To our utter amazement one of the ‘elder statesmen’ exclaimed ‘Since when has the business case had anything to do with the Project Manager!’ At which point the other ‘elder statesman’ said ‘things are different now - project management is not just about building bridges you know’.
Is this perception that the business case is nothing to do with the Project Manager just a thing of the past or is it still a factor in the management of projects? Unfortunately we observe that it is still very much a factor.
Since the original exclamation we have been heavily involved with the APM in the development of the Practitioner Qualification that tests a candidate’s ability to manage a small to medium sized non-complex project from start (business case) to finish (benefits realisation). We have now observed over 100 candidates participating in this assessment centre based examination and although over 60% have been successful, less than 20% of them are practising ‘full life cycle’ Project Managers.
So does it matter if a Project Manager understands not only why a business case is put together but also what it contains and how it links to the preparation of the plans for which they are responsible? We think that the answer is undoubtedly YES. Does it matter if the Project Manager understands what benefits are sought from the project and how those benefi ts will be achieved? Again we think the answer is a resounding YES and this is why.
Although we don’t argue with the theory that the project sponsor is accountable for the business case with the Project Manager ‘only’ being responsible for delivering the project’s products to meet the requirements contained in the business case, we do argue that project management can only be truly effective if there is a partnership and understanding between project sponsor and Project Manager. Project governance in practice is rarely as ‘cut and dried’ as some textbooks would have us believe.
The reality is that the most robust business cases bring together the views of the operational manager with the views of the people who will make the change happen. Many Project Managers are very experienced in the world in which they operate and they can have a very important view on the achievability of the business case. They can also have a view on the best way to solve the problem or opportunity as set out in the business case.
Furthermore, throughout the life cycle of the project the Project Manager will need to make decisions. Decisions to take longer, do things quicker, spend money, save money, improve quality or allow quality to be downgraded. A Project Manager will make better, informed decisions if they understand WHY the project is being undertaken.

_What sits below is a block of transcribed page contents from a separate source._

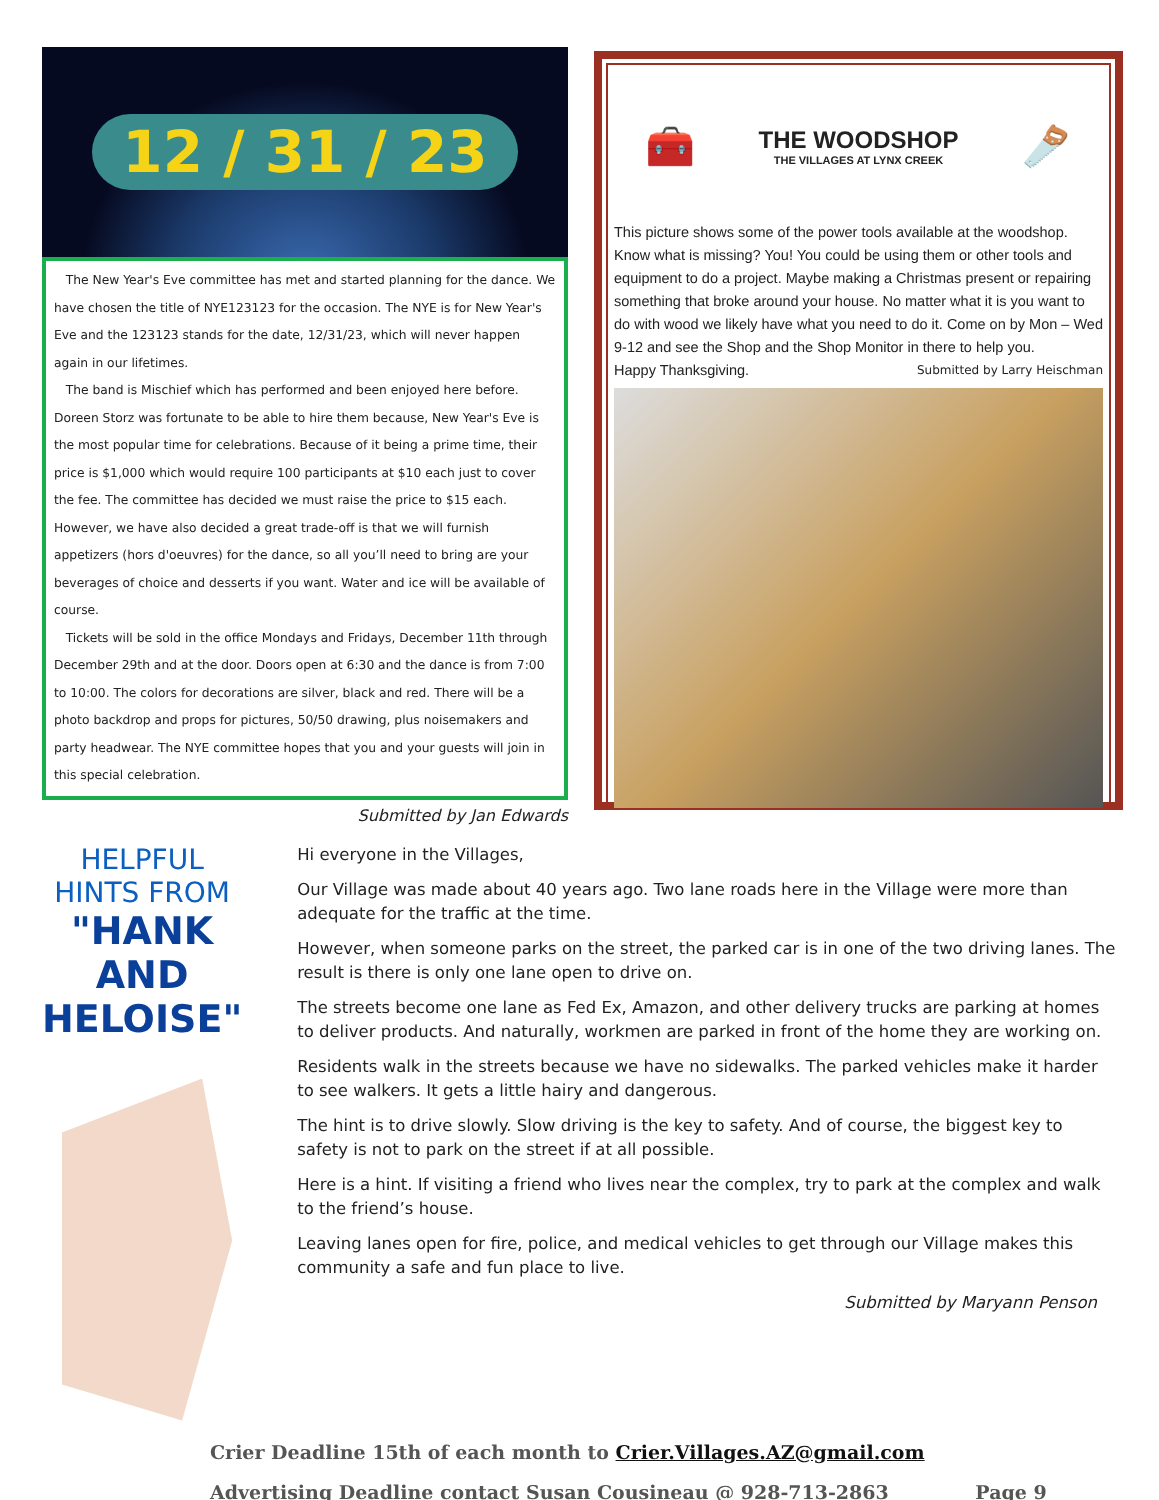12 / 31 / 23
The New Year's Eve committee has met and started planning for the dance. We have chosen the title of NYE123123 for the occasion. The NYE is for New Year's Eve and the 123123 stands for the date, 12/31/23, which will never happen again in our lifetimes.
The band is Mischief which has performed and been enjoyed here before. Doreen Storz was fortunate to be able to hire them because, New Year's Eve is the most popular time for celebrations. Because of it being a prime time, their price is $1,000 which would require 100 participants at $10 each just to cover the fee. The committee has decided we must raise the price to $15 each. However, we have also decided a great trade-off is that we will furnish appetizers (hors d'oeuvres) for the dance, so all you’ll need to bring are your beverages of choice and desserts if you want. Water and ice will be available of course.
Tickets will be sold in the office Mondays and Fridays, December 11th through December 29th and at the door. Doors open at 6:30 and the dance is from 7:00 to 10:00. The colors for decorations are silver, black and red. There will be a photo backdrop and props for pictures, 50/50 drawing, plus noisemakers and party headwear. The NYE committee hopes that you and your guests will join in this special celebration.
Submitted by Jan Edwards
🧰
THE WOODSHOP
THE VILLAGES AT LYNX CREEK
🪚
This picture shows some of the power tools available at the woodshop. Know what is missing? You! You could be using them or other tools and equipment to do a project. Maybe making a Christmas present or repairing something that broke around your house. No matter what it is you want to do with wood we likely have what you need to do it. Come on by Mon – Wed 9-12 and see the Shop and the Shop Monitor in there to help you.
Happy Thanksgiving. Submitted by Larry Heischman
HELPFUL HINTS FROM
"HANK AND HELOISE"
Hi everyone in the Villages,
Our Village was made about 40 years ago. Two lane roads here in the Village were more than adequate for the traffic at the time.
However, when someone parks on the street, the parked car is in one of the two driving lanes. The result is there is only one lane open to drive on.
The streets become one lane as Fed Ex, Amazon, and other delivery trucks are parking at homes to deliver products. And naturally, workmen are parked in front of the home they are working on.
Residents walk in the streets because we have no sidewalks. The parked vehicles make it harder to see walkers. It gets a little hairy and dangerous.
The hint is to drive slowly. Slow driving is the key to safety. And of course, the biggest key to safety is not to park on the street if at all possible.
Here is a hint. If visiting a friend who lives near the complex, try to park at the complex and walk to the friend’s house.
Leaving lanes open for fire, police, and medical vehicles to get through our Village makes this community a safe and fun place to live.
Submitted by Maryann Penson
Crier Deadline 15th of each month to Crier.Villages.AZ@gmail.com
Advertising Deadline contact Susan Cousineau @ 928-713-2863 Page 9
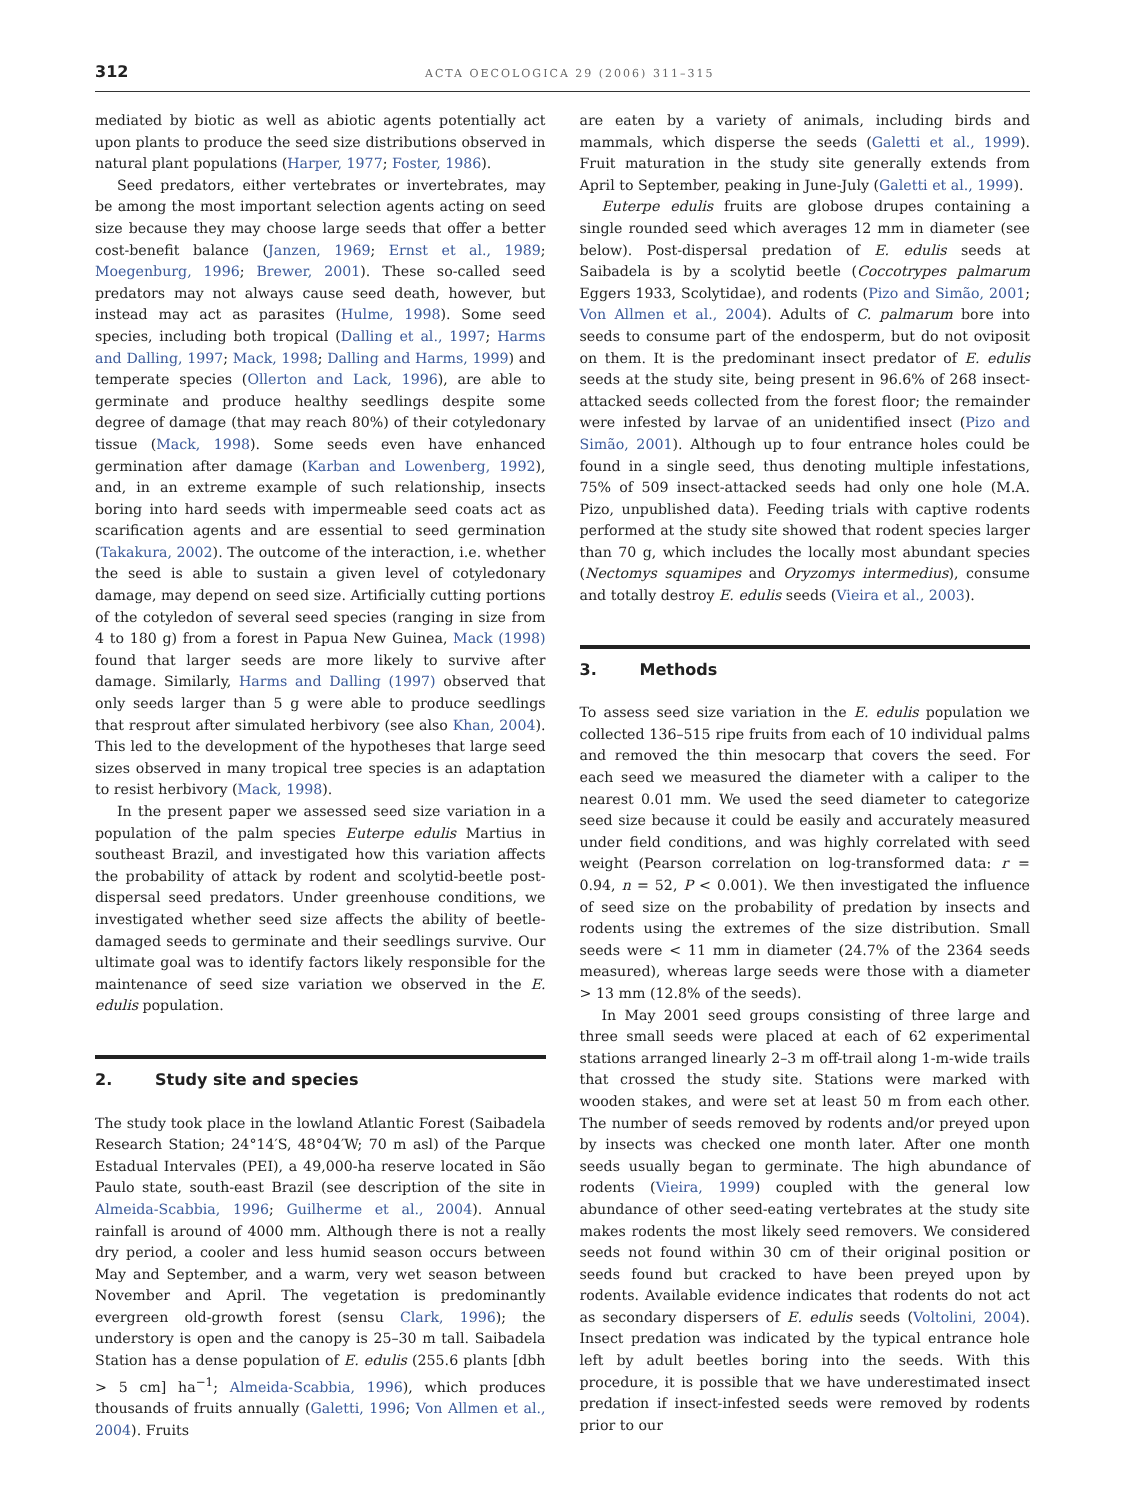312 ACTA OECOLOGICA 29 (2006) 311–315
mediated by biotic as well as abiotic agents potentially act upon plants to produce the seed size distributions observed in natural plant populations (Harper, 1977; Foster, 1986).
Seed predators, either vertebrates or invertebrates, may be among the most important selection agents acting on seed size because they may choose large seeds that offer a better cost-benefit balance (Janzen, 1969; Ernst et al., 1989; Moegenburg, 1996; Brewer, 2001). These so-called seed predators may not always cause seed death, however, but instead may act as parasites (Hulme, 1998). Some seed species, including both tropical (Dalling et al., 1997; Harms and Dalling, 1997; Mack, 1998; Dalling and Harms, 1999) and temperate species (Ollerton and Lack, 1996), are able to germinate and produce healthy seedlings despite some degree of damage (that may reach 80%) of their cotyledonary tissue (Mack, 1998). Some seeds even have enhanced germination after damage (Karban and Lowenberg, 1992), and, in an extreme example of such relationship, insects boring into hard seeds with impermeable seed coats act as scarification agents and are essential to seed germination (Takakura, 2002). The outcome of the interaction, i.e. whether the seed is able to sustain a given level of cotyledonary damage, may depend on seed size. Artificially cutting portions of the cotyledon of several seed species (ranging in size from 4 to 180 g) from a forest in Papua New Guinea, Mack (1998) found that larger seeds are more likely to survive after damage. Similarly, Harms and Dalling (1997) observed that only seeds larger than 5 g were able to produce seedlings that resprout after simulated herbivory (see also Khan, 2004). This led to the development of the hypotheses that large seed sizes observed in many tropical tree species is an adaptation to resist herbivory (Mack, 1998).
In the present paper we assessed seed size variation in a population of the palm species Euterpe edulis Martius in southeast Brazil, and investigated how this variation affects the probability of attack by rodent and scolytid-beetle post-dispersal seed predators. Under greenhouse conditions, we investigated whether seed size affects the ability of beetle-damaged seeds to germinate and their seedlings survive. Our ultimate goal was to identify factors likely responsible for the maintenance of seed size variation we observed in the E. edulis population.
2. Study site and species
The study took place in the lowland Atlantic Forest (Saibadela Research Station; 24°14′S, 48°04′W; 70 m asl) of the Parque Estadual Intervales (PEI), a 49,000-ha reserve located in São Paulo state, south-east Brazil (see description of the site in Almeida-Scabbia, 1996; Guilherme et al., 2004). Annual rainfall is around of 4000 mm. Although there is not a really dry period, a cooler and less humid season occurs between May and September, and a warm, very wet season between November and April. The vegetation is predominantly evergreen old-growth forest (sensu Clark, 1996); the understory is open and the canopy is 25–30 m tall. Saibadela Station has a dense population of E. edulis (255.6 plants [dbh > 5 cm] ha<sup>−1</sup>; Almeida-Scabbia, 1996), which produces thousands of fruits annually (Galetti, 1996; Von Allmen et al., 2004). Fruits
are eaten by a variety of animals, including birds and mammals, which disperse the seeds (Galetti et al., 1999). Fruit maturation in the study site generally extends from April to September, peaking in June-July (Galetti et al., 1999).
Euterpe edulis fruits are globose drupes containing a single rounded seed which averages 12 mm in diameter (see below). Post-dispersal predation of E. edulis seeds at Saibadela is by a scolytid beetle (Coccotrypes palmarum Eggers 1933, Scolytidae), and rodents (Pizo and Simão, 2001; Von Allmen et al., 2004). Adults of C. palmarum bore into seeds to consume part of the endosperm, but do not oviposit on them. It is the predominant insect predator of E. edulis seeds at the study site, being present in 96.6% of 268 insect-attacked seeds collected from the forest floor; the remainder were infested by larvae of an unidentified insect (Pizo and Simão, 2001). Although up to four entrance holes could be found in a single seed, thus denoting multiple infestations, 75% of 509 insect-attacked seeds had only one hole (M.A. Pizo, unpublished data). Feeding trials with captive rodents performed at the study site showed that rodent species larger than 70 g, which includes the locally most abundant species (Nectomys squamipes and Oryzomys intermedius), consume and totally destroy E. edulis seeds (Vieira et al., 2003).
3. Methods
To assess seed size variation in the E. edulis population we collected 136–515 ripe fruits from each of 10 individual palms and removed the thin mesocarp that covers the seed. For each seed we measured the diameter with a caliper to the nearest 0.01 mm. We used the seed diameter to categorize seed size because it could be easily and accurately measured under field conditions, and was highly correlated with seed weight (Pearson correlation on log-transformed data: r = 0.94, n = 52, P < 0.001). We then investigated the influence of seed size on the probability of predation by insects and rodents using the extremes of the size distribution. Small seeds were < 11 mm in diameter (24.7% of the 2364 seeds measured), whereas large seeds were those with a diameter > 13 mm (12.8% of the seeds).
In May 2001 seed groups consisting of three large and three small seeds were placed at each of 62 experimental stations arranged linearly 2–3 m off-trail along 1-m-wide trails that crossed the study site. Stations were marked with wooden stakes, and were set at least 50 m from each other. The number of seeds removed by rodents and/or preyed upon by insects was checked one month later. After one month seeds usually began to germinate. The high abundance of rodents (Vieira, 1999) coupled with the general low abundance of other seed-eating vertebrates at the study site makes rodents the most likely seed removers. We considered seeds not found within 30 cm of their original position or seeds found but cracked to have been preyed upon by rodents. Available evidence indicates that rodents do not act as secondary dispersers of E. edulis seeds (Voltolini, 2004). Insect predation was indicated by the typical entrance hole left by adult beetles boring into the seeds. With this procedure, it is possible that we have underestimated insect predation if insect-infested seeds were removed by rodents prior to our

What is the point of reducing quality, therefore saving both time and money, if that means that the product is no longer ‘fit for purpose’ and as such will not meet the business case and not realise the desired benefits.
There is one final point to add. Too many of the businesses we see who deliver projects as their ‘bread and butter’, i.e. the project is delivering to an external rather than internal client, fail to have an ‘internal’ business case at all. If the only business case for the project is what the external client wants, how are the interests of the internal business being addressed? What are the benefits for the performing organisation - or don’t they care?! The answer is for all organisations to focus much more effort on the front end, involving project management and business expertise in the formulation of the business case and focusing attention on business benefits - not just for the ‘client’ but for all.